ACTION ITEM ::
From the first line to the last, copy the data exactly.

PROVIDED MATERIAL ::
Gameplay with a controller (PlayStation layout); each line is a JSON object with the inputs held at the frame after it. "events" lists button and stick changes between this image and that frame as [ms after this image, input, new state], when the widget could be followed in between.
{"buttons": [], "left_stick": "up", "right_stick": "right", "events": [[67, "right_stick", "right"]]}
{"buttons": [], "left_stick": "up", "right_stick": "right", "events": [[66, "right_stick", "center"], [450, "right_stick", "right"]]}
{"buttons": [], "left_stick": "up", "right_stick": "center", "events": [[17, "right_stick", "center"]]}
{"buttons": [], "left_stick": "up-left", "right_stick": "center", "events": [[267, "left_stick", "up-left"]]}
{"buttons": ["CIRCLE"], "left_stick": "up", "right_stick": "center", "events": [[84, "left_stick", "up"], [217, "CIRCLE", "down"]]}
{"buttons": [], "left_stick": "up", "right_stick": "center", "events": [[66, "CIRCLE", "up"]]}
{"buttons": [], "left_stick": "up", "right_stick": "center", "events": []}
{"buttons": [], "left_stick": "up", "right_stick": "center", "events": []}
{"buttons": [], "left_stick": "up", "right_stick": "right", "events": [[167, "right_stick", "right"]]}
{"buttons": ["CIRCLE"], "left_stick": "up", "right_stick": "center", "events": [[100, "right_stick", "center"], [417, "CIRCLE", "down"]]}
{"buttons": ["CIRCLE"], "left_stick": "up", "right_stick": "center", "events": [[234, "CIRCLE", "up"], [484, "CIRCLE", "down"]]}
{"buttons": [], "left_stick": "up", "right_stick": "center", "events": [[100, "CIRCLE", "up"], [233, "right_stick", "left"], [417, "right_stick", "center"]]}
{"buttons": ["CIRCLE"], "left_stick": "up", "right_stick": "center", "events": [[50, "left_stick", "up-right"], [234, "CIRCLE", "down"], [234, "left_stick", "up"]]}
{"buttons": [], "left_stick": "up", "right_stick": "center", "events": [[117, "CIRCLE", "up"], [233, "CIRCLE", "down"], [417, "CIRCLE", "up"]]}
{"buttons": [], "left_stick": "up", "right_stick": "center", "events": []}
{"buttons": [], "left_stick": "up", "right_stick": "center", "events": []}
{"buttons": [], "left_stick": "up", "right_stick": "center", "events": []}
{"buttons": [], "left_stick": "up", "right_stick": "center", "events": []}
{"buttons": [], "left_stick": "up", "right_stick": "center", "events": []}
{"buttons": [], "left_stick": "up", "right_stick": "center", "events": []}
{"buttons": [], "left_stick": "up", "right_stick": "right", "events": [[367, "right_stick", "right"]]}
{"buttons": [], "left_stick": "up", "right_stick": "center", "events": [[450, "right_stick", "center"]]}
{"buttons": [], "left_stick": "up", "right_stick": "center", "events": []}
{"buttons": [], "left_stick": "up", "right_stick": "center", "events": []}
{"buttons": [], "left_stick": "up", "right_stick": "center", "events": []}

OUTPUT FOR THIS TASK ::
Gameplay with a controller (PlayStation layout); each line is a JSON object with the inputs held at the frame after it. "events" lists button and stick changes between this image and that frame as [ms after this image, input, new state], when the widget could be followed in between.
{"buttons": [], "left_stick": "up", "right_stick": "right", "events": [[67, "right_stick", "right"]]}
{"buttons": [], "left_stick": "up", "right_stick": "right", "events": [[66, "right_stick", "center"], [450, "right_stick", "right"]]}
{"buttons": [], "left_stick": "up", "right_stick": "center", "events": [[17, "right_stick", "center"]]}
{"buttons": [], "left_stick": "up-left", "right_stick": "center", "events": [[267, "left_stick", "up-left"]]}
{"buttons": ["CIRCLE"], "left_stick": "up", "right_stick": "center", "events": [[84, "left_stick", "up"], [217, "CIRCLE", "down"]]}
{"buttons": [], "left_stick": "up", "right_stick": "center", "events": [[66, "CIRCLE", "up"]]}
{"buttons": [], "left_stick": "up", "right_stick": "center", "events": []}
{"buttons": [], "left_stick": "up", "right_stick": "center", "events": []}
{"buttons": [], "left_stick": "up", "right_stick": "right", "events": [[167, "right_stick", "right"]]}
{"buttons": ["CIRCLE"], "left_stick": "up", "right_stick": "center", "events": [[100, "right_stick", "center"], [417, "CIRCLE", "down"]]}
{"buttons": ["CIRCLE"], "left_stick": "up", "right_stick": "center", "events": [[234, "CIRCLE", "up"], [484, "CIRCLE", "down"]]}
{"buttons": [], "left_stick": "up", "right_stick": "center", "events": [[100, "CIRCLE", "up"], [233, "right_stick", "left"], [417, "right_stick", "center"]]}
{"buttons": ["CIRCLE"], "left_stick": "up", "right_stick": "center", "events": [[50, "left_stick", "up-right"], [234, "CIRCLE", "down"], [234, "left_stick", "up"]]}
{"buttons": [], "left_stick": "up", "right_stick": "center", "events": [[117, "CIRCLE", "up"], [233, "CIRCLE", "down"], [417, "CIRCLE", "up"]]}
{"buttons": [], "left_stick": "up", "right_stick": "center", "events": []}
{"buttons": [], "left_stick": "up", "right_stick": "center", "events": []}
{"buttons": [], "left_stick": "up", "right_stick": "center", "events": []}
{"buttons": [], "left_stick": "up", "right_stick": "center", "events": []}
{"buttons": [], "left_stick": "up", "right_stick": "center", "events": []}
{"buttons": [], "left_stick": "up", "right_stick": "center", "events": []}
{"buttons": [], "left_stick": "up", "right_stick": "right", "events": [[367, "right_stick", "right"]]}
{"buttons": [], "left_stick": "up", "right_stick": "center", "events": [[450, "right_stick", "center"]]}
{"buttons": [], "left_stick": "up", "right_stick": "center", "events": []}
{"buttons": [], "left_stick": "up", "right_stick": "center", "events": []}
{"buttons": [], "left_stick": "up", "right_stick": "center", "events": []}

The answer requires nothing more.